Putting a finish to Finnish practice

Jeremy Phillips

Yesterday’s International Law Office carries an article, “Data Protection Board issues new tax data processing decision” by Sakari Aalto (Roschier Attorneys Ltd, Helsinki). This discusses the Board’s ruling in a matter involving a publication, Veropörssi (‘Tax Exchange’), which was remitted to it by the Supreme Administrative Court. The happy ending, if you are a tax payer, is that the Board has now complied with the demands of the data protection ombudsman, ordering Veropörssi’s publishers Satakunnan Markkinapörssi Oy and Satamedia Oy to stop processing and publishing tax data from relating to individuals and which had been collected from the tax authorities.

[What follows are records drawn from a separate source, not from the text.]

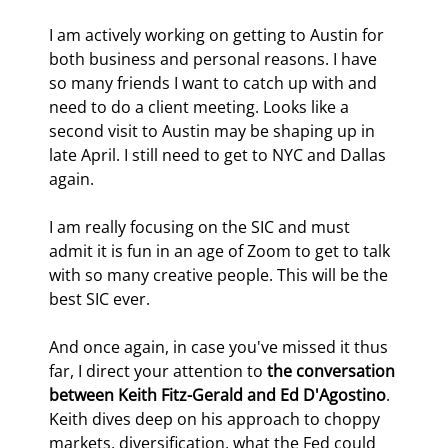
I am actively working on getting to Austin for 
both business and personal reasons. I have 
so many friends I want to catch up with and 
need to do a client meeting. Looks like a 
second visit to Austin may be shaping up in 
late April. I still need to get to NYC and Dallas 
again.
I am really focusing on the SIC and must 
admit it is fun in an age of Zoom to get to talk 
with so many creative people. This will be the 
best SIC ever.
And once again, in case you've missed it thus 
far, I direct your attention to 
the conversation 
between Keith Fitz-Gerald and Ed D'Agostino
. 
Keith dives deep on his approach to choppy 
markets, diversification, what the Fed could 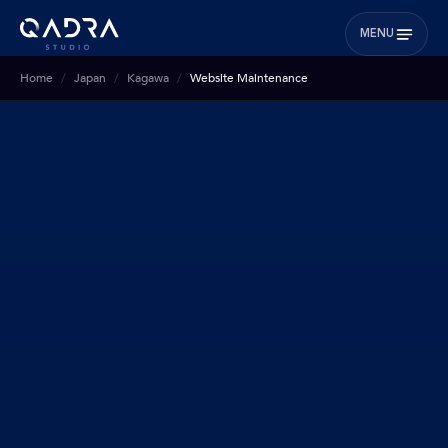
MENU
Home
Japan
Kagawa
Website Maintenance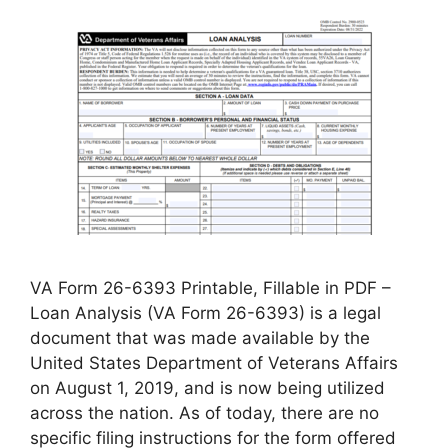
VA Form 26-6393 Printable, Fillable in PDF –
Loan Analysis (VA Form 26-6393) is a legal
document that was made available by the
United States Department of Veterans Affairs
on August 1, 2019, and is now being utilized
across the nation. As of today, there are no
specific filing instructions for the form offered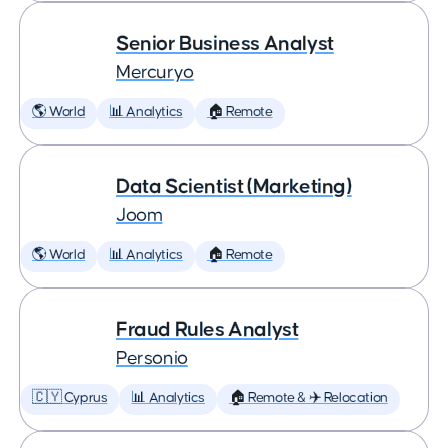
Senior Business Analyst
Mercuryo
🌎 World
📊 Analytics
🏠 Remote
Data Scientist (Marketing)
Joom
🌎 World
📊 Analytics
🏠 Remote
Fraud Rules Analyst
Personio
🇨🇾 Cyprus
📊 Analytics
🏠 Remote & ✈️ Relocation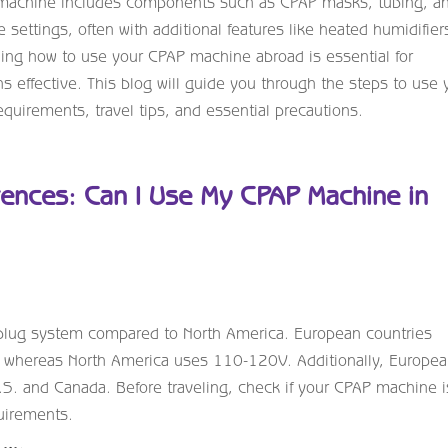
AP machine includes components such as CPAP masks, tubing, a
e settings, often with additional features like heated humidifiers
ding how to use your CPAP machine abroad is essential for
 effective. This blog will guide you through the steps to use 
uirements, travel tips, and essential precautions.
rences: Can I Use My CPAP Machine in
 plug system compared to North America. European countries
m, whereas North America uses 110-120V. Additionally, Europe
U.S. and Canada. Before traveling, check if your CPAP machine i
uirements.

Together with Satamedia (a related company), Markkinapörssi had signed an agreement with a telephone operator to put in place a pay-for text message service which would enable mobile telephone users to receive information published in Veropörssi. According to the Board, only tax data processing in the internal registries of Markkinapörssi and for journalistic purposes could be regarded as comprising “journalistic activities”, in accordance with Finland’s Personal Data Act (523/1999), thus falling within the restricted derogations and limitations in relation to the protection of privacy under the Act. However, the publication of the tax data in the form of extensive lists in Veropörssi was considered to constitute a handling of personal data which was prohibited in the absence of any specific justification in accordance with the provisions of the Act.